After installation, you can run it as a script using:

```bash
python -m screen_pilot_mcp
```

## Configuration

### Configure for Claude Desktop

Add to your Claude Desktop config file `claude_desktop_config.json`:

#### Using uvx

```json
{
  "mcpServers": {
    "screen-pilot": {
      "command": "uvx",
      "args": ["run", "screen-pilot-mcp"]
    }
  }
}
```

#### Using pip installation

```json
{
  "mcpServers": {
    "screen-pilot": {
      "command": "python",
      "args": ["-m", "screen_pilot_mcp"]
    }
  }
}
```

## Example Prompts

```
Use the screen capture tool to take a screenshot of the current screen. Then analyze what's visible, and help me click the login button on the page.
```

```
Take a screenshot, find the search box, type "weather forecast", and press Enter.
```

## Notes

- Requires Python 3.10 or higher
- First run may request screen access permissions
- Do not run multiple instances simultaneously

## Contributing

We encourage contributions to help expand and improve screen-pilot-mcp. Whether you want to add new tools, enhance existing functionality, or improve documentation, your input is valuable.

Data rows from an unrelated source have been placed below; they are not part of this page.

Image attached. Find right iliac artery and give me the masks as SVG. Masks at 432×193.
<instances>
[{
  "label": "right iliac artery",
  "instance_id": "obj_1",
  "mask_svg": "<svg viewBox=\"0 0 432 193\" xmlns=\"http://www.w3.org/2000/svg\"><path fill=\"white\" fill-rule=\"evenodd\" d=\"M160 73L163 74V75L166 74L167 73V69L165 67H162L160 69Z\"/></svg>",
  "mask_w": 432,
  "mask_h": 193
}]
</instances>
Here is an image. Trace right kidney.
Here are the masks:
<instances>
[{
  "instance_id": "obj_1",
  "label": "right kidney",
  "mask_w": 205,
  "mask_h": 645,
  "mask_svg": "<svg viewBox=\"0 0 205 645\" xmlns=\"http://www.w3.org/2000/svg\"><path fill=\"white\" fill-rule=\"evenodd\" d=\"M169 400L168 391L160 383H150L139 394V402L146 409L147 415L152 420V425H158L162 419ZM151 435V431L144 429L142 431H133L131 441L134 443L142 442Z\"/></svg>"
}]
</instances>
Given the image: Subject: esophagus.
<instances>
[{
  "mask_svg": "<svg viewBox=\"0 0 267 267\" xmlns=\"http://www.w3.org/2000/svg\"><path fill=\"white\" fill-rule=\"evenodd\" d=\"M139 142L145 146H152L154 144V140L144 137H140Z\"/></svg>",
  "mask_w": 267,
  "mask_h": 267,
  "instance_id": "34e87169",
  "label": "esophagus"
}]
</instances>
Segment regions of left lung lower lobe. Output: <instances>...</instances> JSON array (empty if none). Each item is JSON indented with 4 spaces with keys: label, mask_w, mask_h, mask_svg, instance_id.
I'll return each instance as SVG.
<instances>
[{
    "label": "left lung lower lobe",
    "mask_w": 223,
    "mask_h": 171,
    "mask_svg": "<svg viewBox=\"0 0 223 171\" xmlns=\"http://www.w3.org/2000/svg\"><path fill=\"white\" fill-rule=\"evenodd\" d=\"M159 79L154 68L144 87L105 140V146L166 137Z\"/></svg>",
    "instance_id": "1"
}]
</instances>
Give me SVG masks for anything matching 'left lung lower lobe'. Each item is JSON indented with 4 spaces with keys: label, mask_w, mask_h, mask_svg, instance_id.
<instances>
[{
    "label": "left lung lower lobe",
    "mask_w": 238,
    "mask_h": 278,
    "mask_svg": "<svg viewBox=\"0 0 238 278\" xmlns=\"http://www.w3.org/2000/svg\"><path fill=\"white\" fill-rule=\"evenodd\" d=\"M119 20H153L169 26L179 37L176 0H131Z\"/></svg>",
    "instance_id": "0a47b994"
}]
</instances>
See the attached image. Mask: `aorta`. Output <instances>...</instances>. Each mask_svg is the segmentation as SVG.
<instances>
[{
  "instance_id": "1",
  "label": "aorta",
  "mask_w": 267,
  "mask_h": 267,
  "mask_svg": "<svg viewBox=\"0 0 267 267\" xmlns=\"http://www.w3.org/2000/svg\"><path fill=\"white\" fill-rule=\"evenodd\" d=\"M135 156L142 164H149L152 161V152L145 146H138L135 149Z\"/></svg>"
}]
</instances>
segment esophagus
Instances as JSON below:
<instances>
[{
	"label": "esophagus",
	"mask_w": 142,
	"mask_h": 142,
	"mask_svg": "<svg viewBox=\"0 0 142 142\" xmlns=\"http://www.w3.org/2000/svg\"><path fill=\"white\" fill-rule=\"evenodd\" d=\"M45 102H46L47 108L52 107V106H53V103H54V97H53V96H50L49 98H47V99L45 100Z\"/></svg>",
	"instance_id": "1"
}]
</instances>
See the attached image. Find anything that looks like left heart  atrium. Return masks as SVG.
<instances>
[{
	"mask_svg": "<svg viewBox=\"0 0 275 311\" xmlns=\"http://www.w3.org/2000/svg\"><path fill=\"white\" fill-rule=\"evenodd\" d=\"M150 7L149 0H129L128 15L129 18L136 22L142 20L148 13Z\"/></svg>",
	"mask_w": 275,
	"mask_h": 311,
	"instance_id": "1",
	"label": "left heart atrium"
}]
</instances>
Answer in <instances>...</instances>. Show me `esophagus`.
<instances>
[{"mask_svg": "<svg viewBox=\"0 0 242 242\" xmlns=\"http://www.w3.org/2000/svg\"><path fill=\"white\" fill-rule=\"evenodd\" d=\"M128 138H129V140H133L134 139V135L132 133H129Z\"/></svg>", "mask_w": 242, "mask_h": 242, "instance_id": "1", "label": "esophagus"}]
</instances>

For examples of other MCP servers and implementation patterns, see: https://github.com/modelcontextprotocol/servers

Pull requests are welcome! Feel free to contribute new ideas, bug fixes, or enhancements to make screen-pilot-mcp even more powerful and useful.

## License

screen-pilot-mcp is licensed under the MIT License. This means you are free to use, modify, and distribute the software, subject to the terms and conditions of the MIT License. For more details, please see the LICENSE file in the project repository.